§ **Teks Bacaan**

Jumat, 20 Januari 2017

Historiografi Televisi Indonesia

Judul: :Televisi Indonesia di Bawah Kapitalisme Global
Penulis : Ade Armando
Penerbit : Penerbit Buku Kompas
Terbitan : Pertama, 2016
Tebal : 288 halaman
ISBN : 978-602-412-099-3
Dimuat di: Majalah Auleea, Edisi 31 Januari 2017

Televisi yang kita tonton telah mengalami banyak perubahan, baik dari sisi teknologi, konten, maupun regulasi. Buku ini menyajikan narasi menarik, dan mungkin tak banyak orang tahu, di balik kayar TV yang kita tonton.

Stasiun TV pertama di Indonesia ialah TVRI, stasiun TV publik yang lahir pada 1962. Sebenarnya, gagasan pendirian stasiun TV telah dilontarkan sejak 1952 oleh Menteri Penerangan Maladi pada Presiden Soekarno. Sekalipun Soekarno tertarik dengan gagasan pendirian stasiun TV yang berorientasi politik tersebut namun gagal dilaksanakan karena pertimbangan biaya.

TVRI didirikan saat Presiden Soekarno sedang berambisi membangun sebuah citra Indonesia di mata dunia. TVRI mengudara pertama kali dengan siaran Asian Games di mana Indonesia menjadi tuan rumah. Liputan tersebut sebagai sarana untuk menciptakan rasa kebangsaan dan persatuan nasional yang telah kacau oleh ide federasi.

Pendirian TVRI yang tergesa-gesa (pembangunan infrastruktur hanya dalam waktu 13 bulan) pada saat itu fokus untuk penyelenggaraan Asian Games. Sepanjang Asian Games, TVRI mengudara satu setengah jam, setelahnya hanya mengudara 30 menit per hari dalam 5 hari seminggu (Sabtu-Minggu libur).

Pada 1964 TVRI mulai membentuk pusat pemberitaan dan menyajikan program berita secara rutin, bahkan melakukan siaran langsung seperti pertandingan sepak bola Indonesia melawan Swedia (hlm. 91).

Dalam 15 tahun pertama Orde Baru, TVRI masih diberi kelonggaran sebagai stasiun pemerintah dengan isi siaran yang berorientasi menyajikan hiburan dan dimungkinkan lebih mandiri dengan memperoleh pemasukan dana dari iklan. TVRI Berjaya pada masa ini. Pada 17 tahun berikutnya, TVRI menjadi media propaganda pemerintah dan pemasukan dari iklan dihentikan (hlm. 95). Sejak 1981, iklan TVRI ditiadakan untuk kelancaran program pemerintah dan menghindari akibat samping seperti mendorong perilaku konsumtif (hlm. 100).

§ **Petunjuk Latihan**
Menurut teks bacaan tentang sejarah televisi Indonesia, siaran apa yang ditayangkan TVRI ketika pertama kali mengudara?

§ **Data Tercatat**
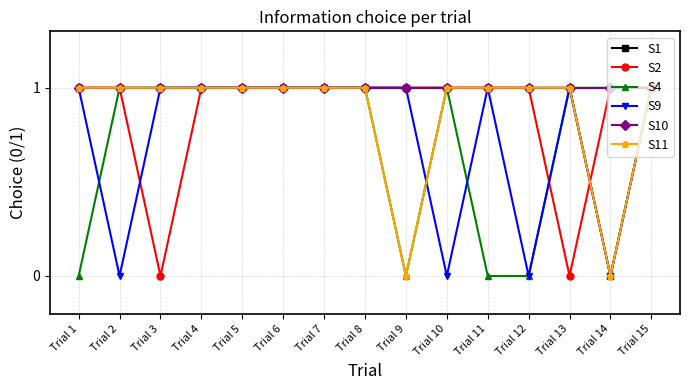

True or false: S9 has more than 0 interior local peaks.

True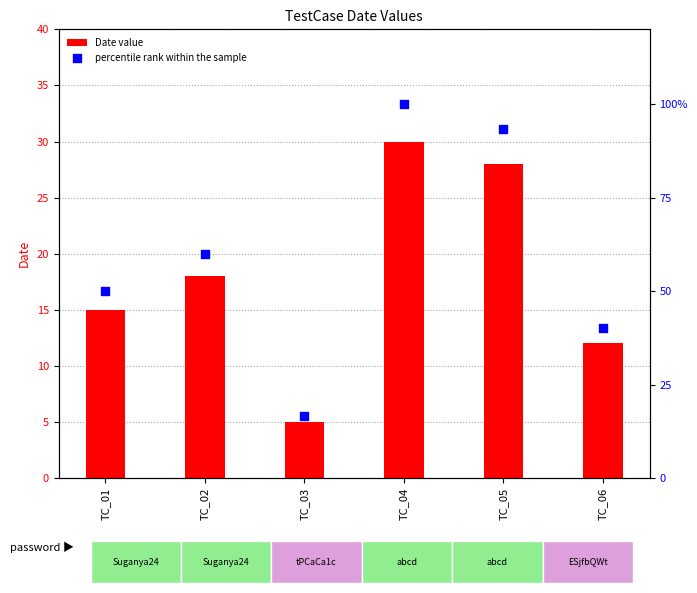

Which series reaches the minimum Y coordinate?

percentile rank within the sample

* * *

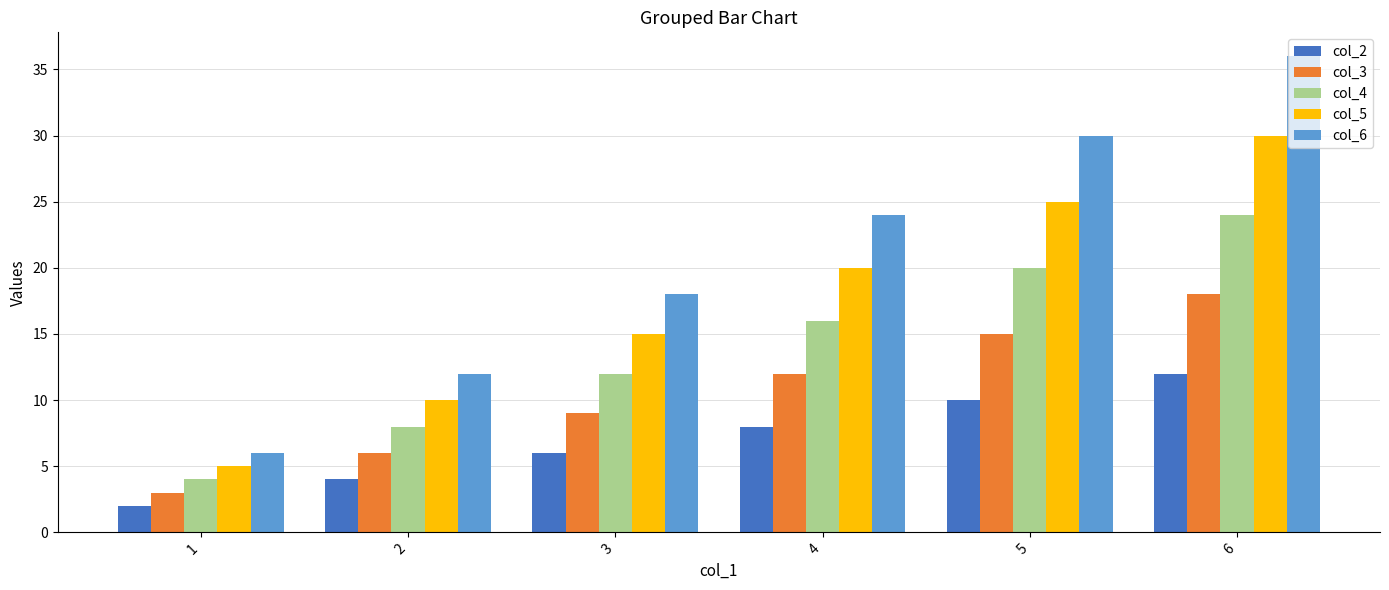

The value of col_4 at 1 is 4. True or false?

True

§ **Jawaban Anda**
Siaran Asian Games, dengan Indonesia sebagai tuan rumah.